Doscientas trompas sin elefante.
Como un juguete roto.
Queda la trompa extendida en el suelo junto a un monstruo sin cabeza.
Como una gigantesca lombriz ciega abandonada.
Como el macuto arrugado de un soldado de permiso.
Tus colmillos valen el doble que tú, elefante.
Los elefantes llevan las muelas de oro y mueren, como algunos, por la boca.
Veinte colitas graciosas han quedado colgando de las moles tiesas de los gigantes descabezados.
No os acerquéis al hombre, recordad con vuestra prodigiosa memoria su infinita codicia.
Valéis más muertos que vivos, queridos paquidermos.
No os han dejado morir de viejos, no pudisteis ir a morir a vuestro sitio secreto,
al pudridero elegido por vuestros antepasados para dejarse morir en paz.

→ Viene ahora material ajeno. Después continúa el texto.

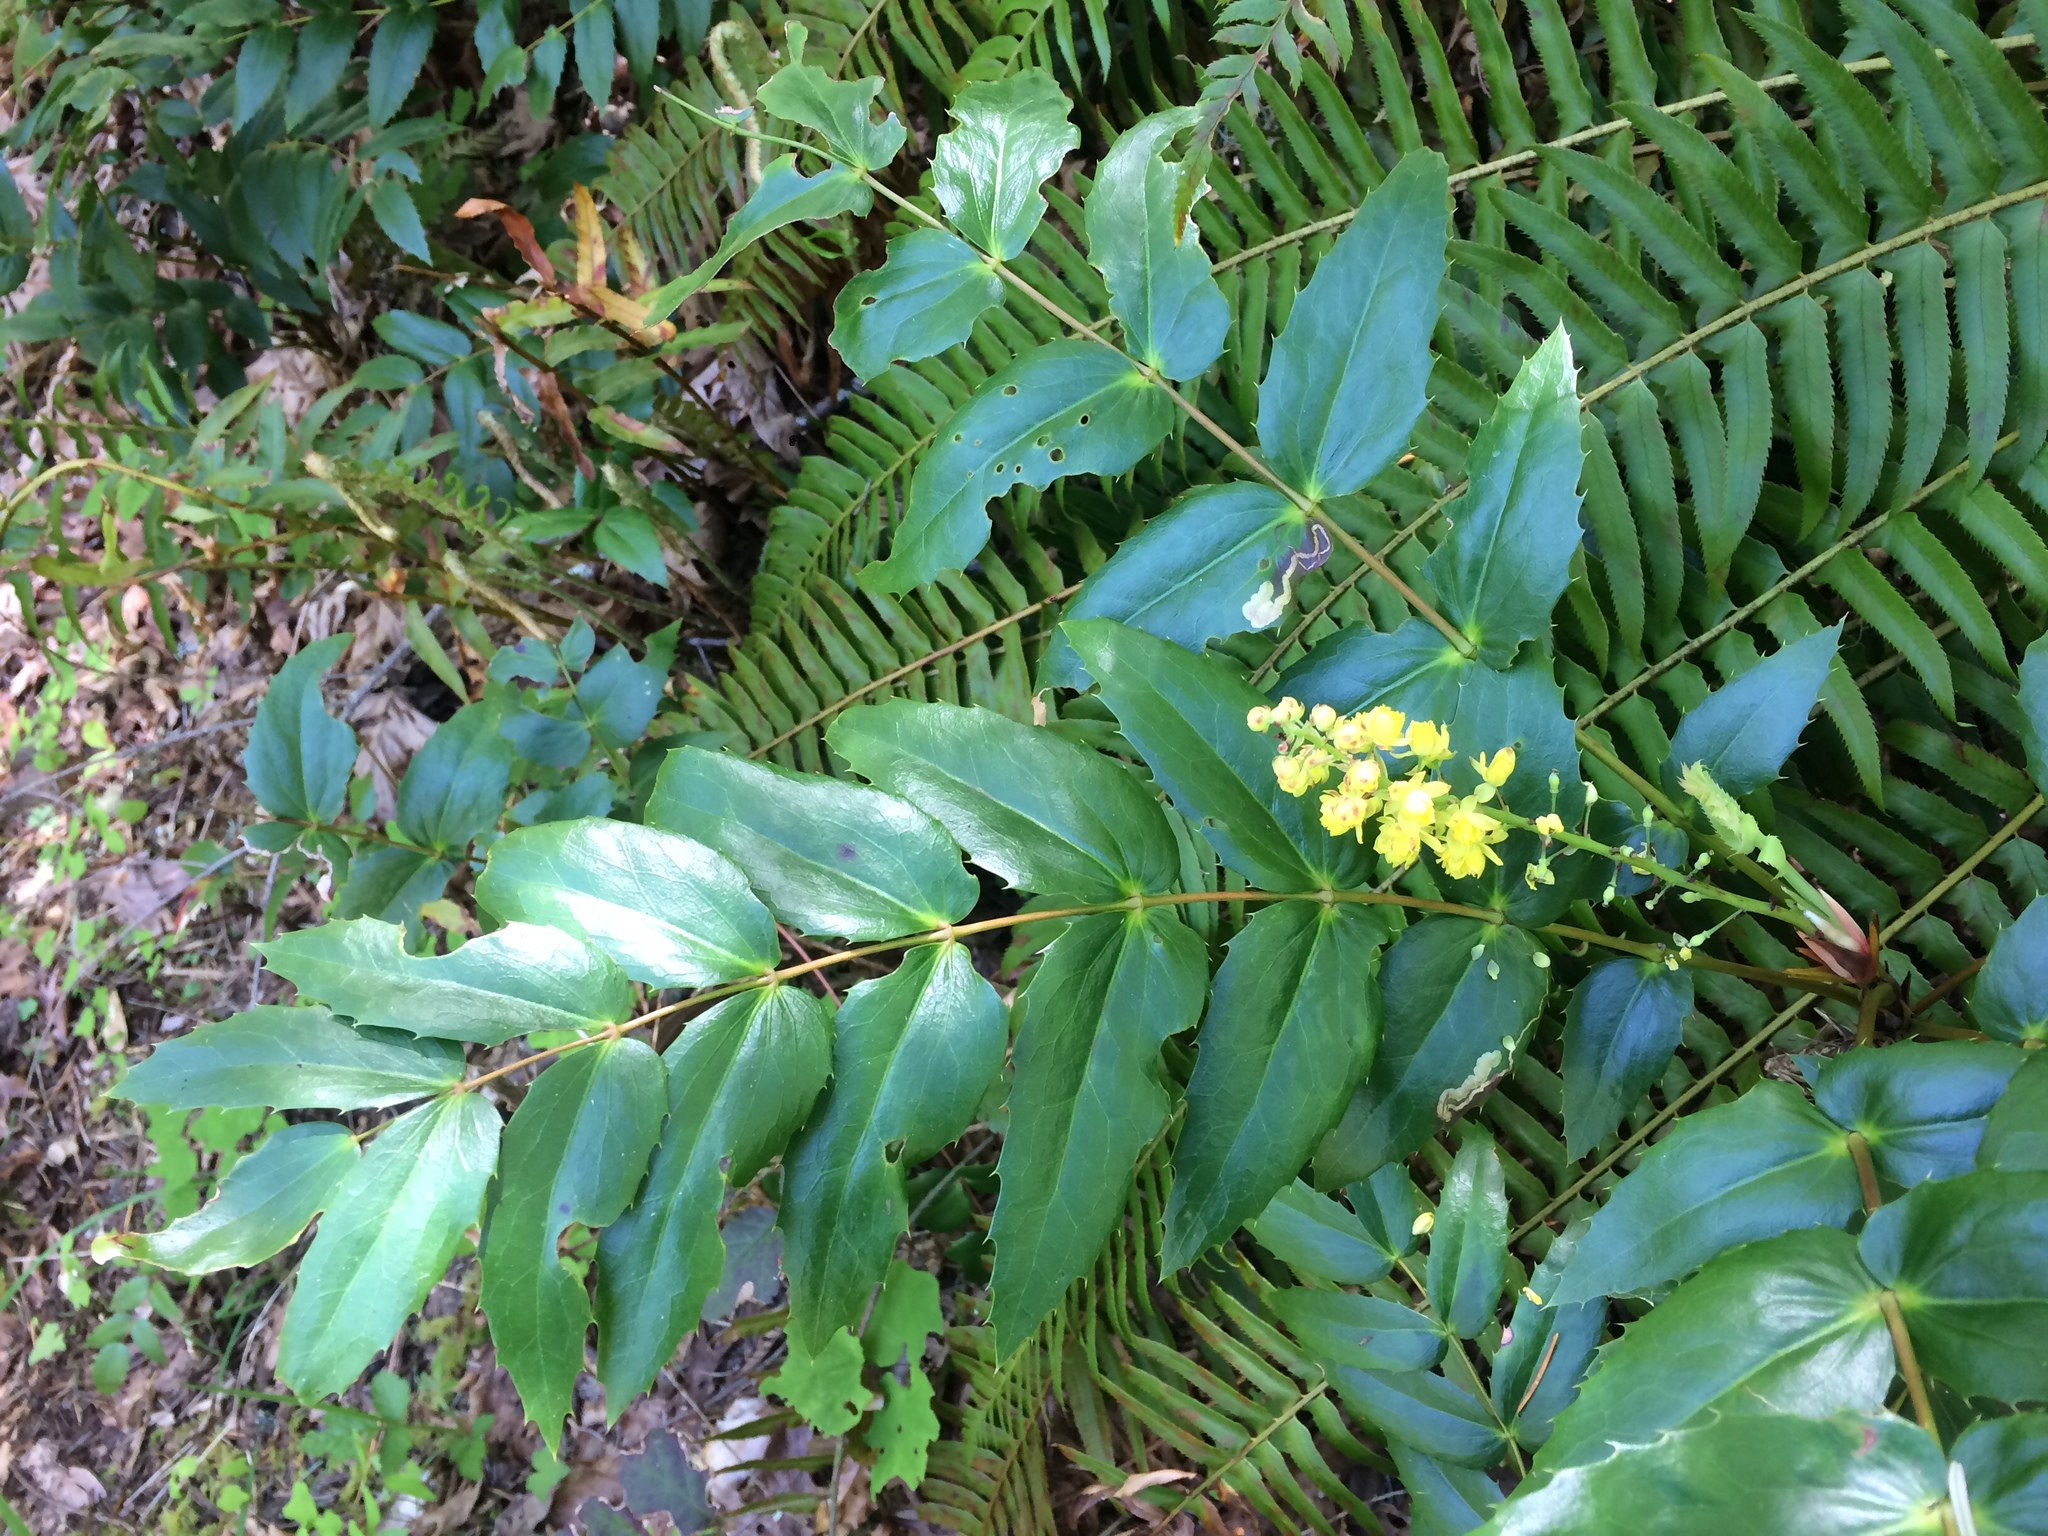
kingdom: Plantae
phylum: Tracheophyta
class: Magnoliopsida
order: Ranunculales
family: Berberidaceae
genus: Mahonia
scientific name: Mahonia nervosa
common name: Cascade oregon-grape
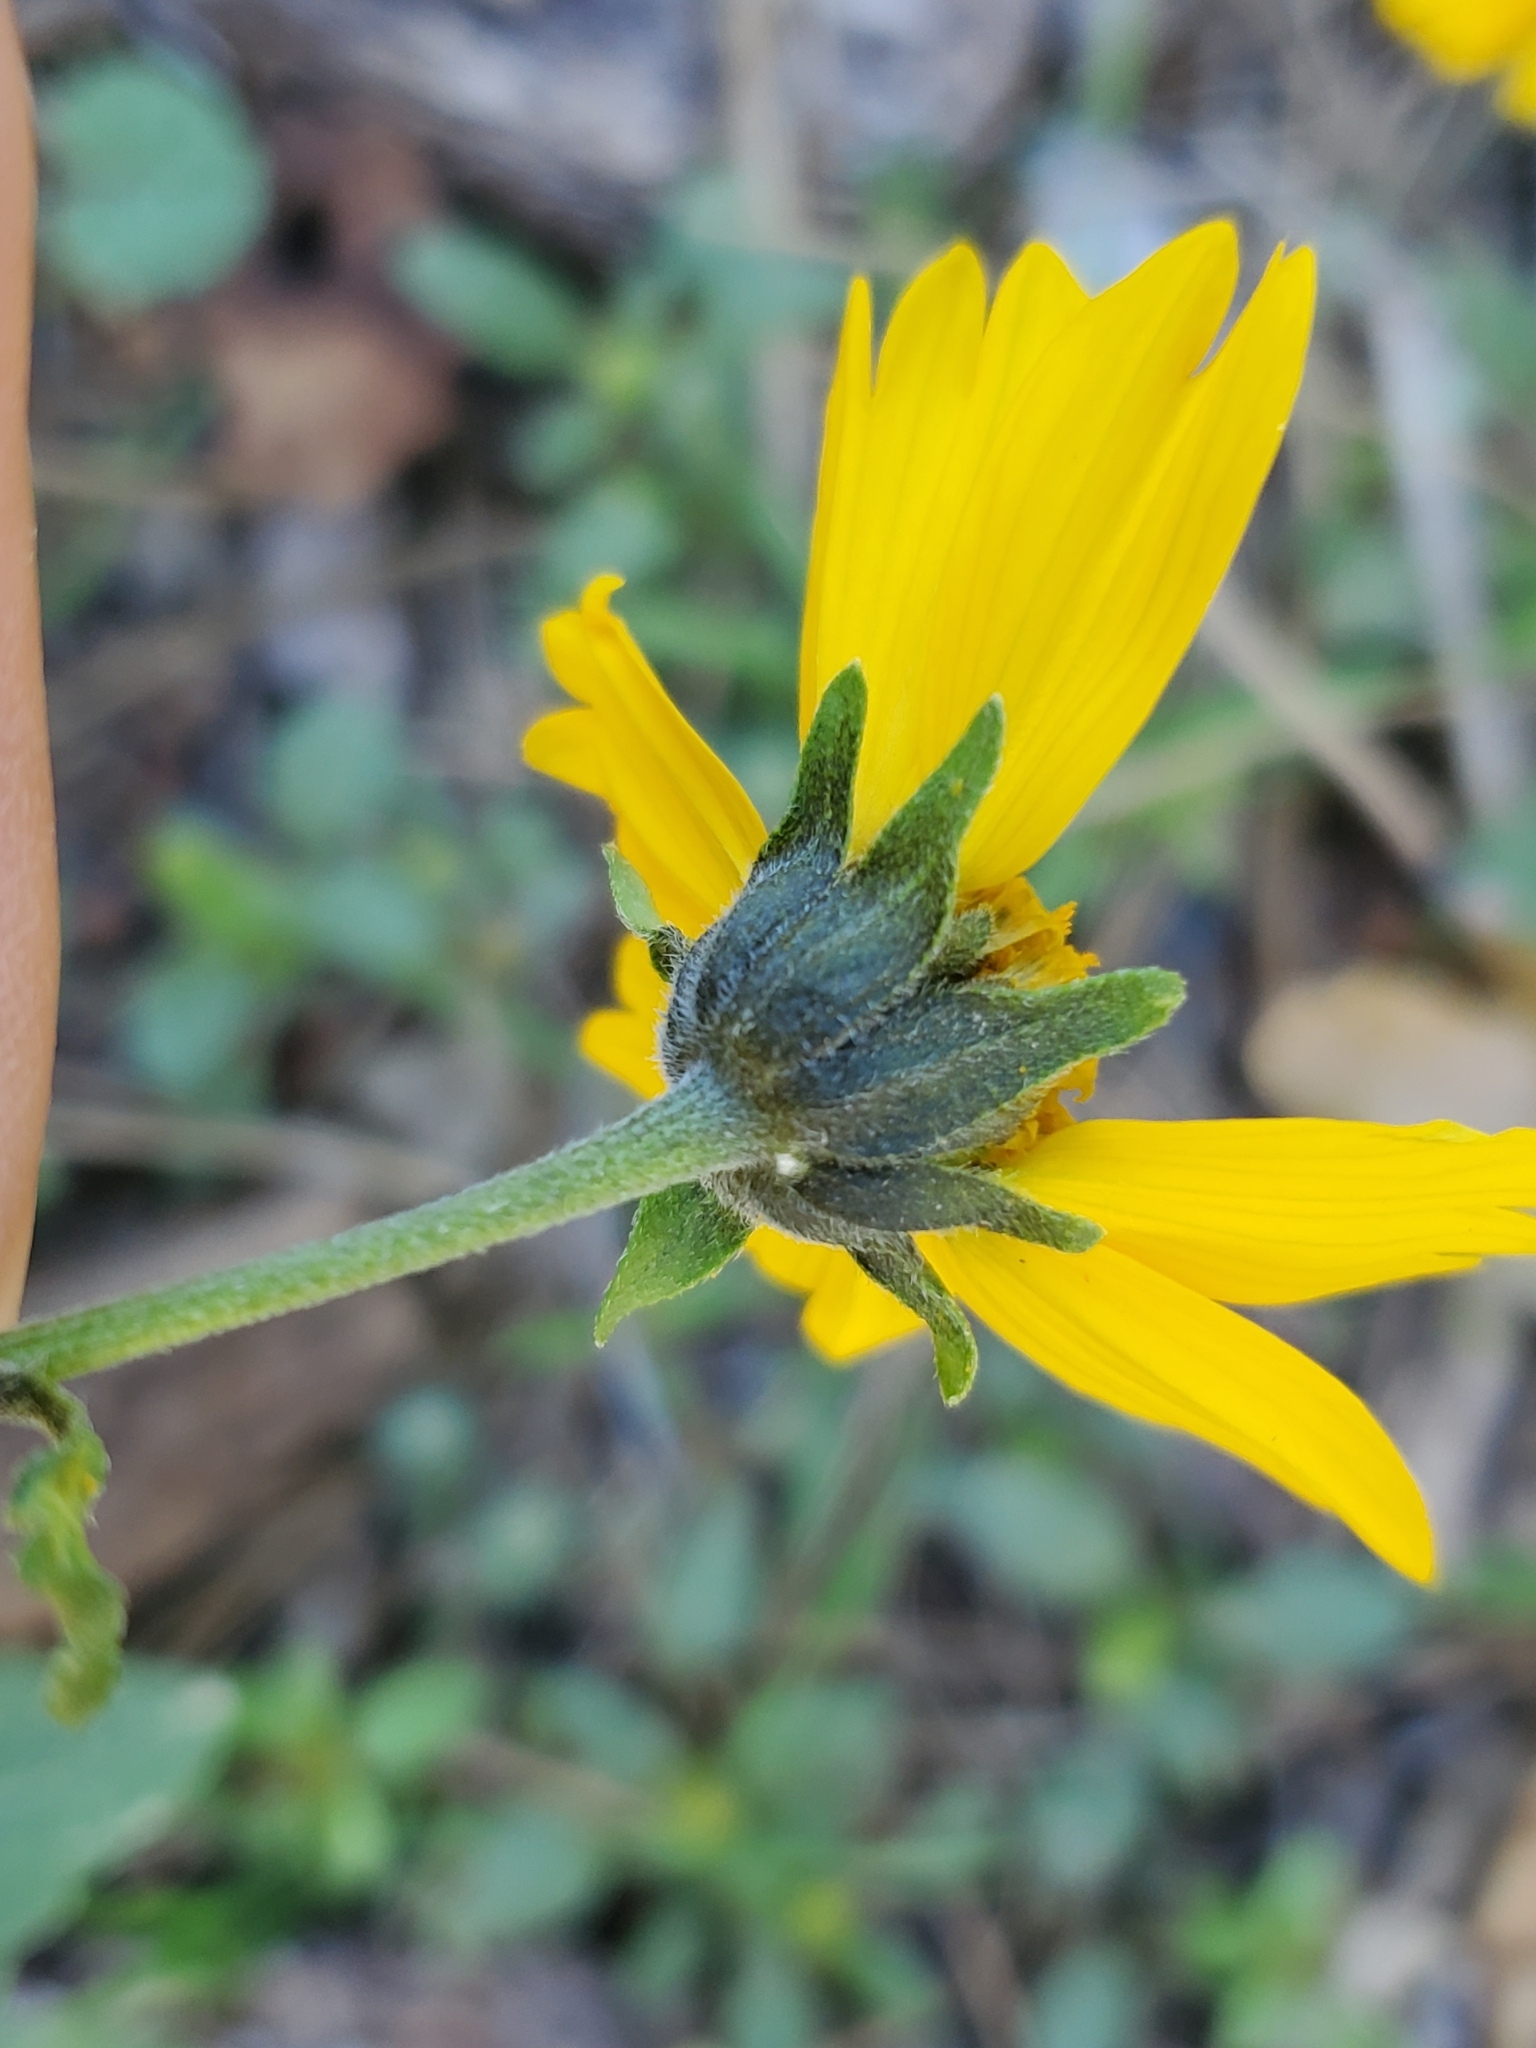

Habéis quedado expuestos al sol, con esos corpachones que se hinchan y se pudren a la intemperie,
vosotros, tan pudorosos en vuestro morir.
¡Que entierren todas esas trompas!
¡Que no las vean los niños del mundo!
Que sigan soñando con el Libro de la selva, cuando ya no haya selva, ni tigres, ni elefantes.
Y solo queden trofeos decorando con gusto grotesco y cruel los salones de los cazadores de trofeos.
Con sus alfombras de piel de cebra desollada y sus ceniceros de mano de chimpancé crispada.
Toda esa casquería sigue teniendo su mercado floreciente
y el oro va dejando el suelo lleno de tristes trompas solitarias.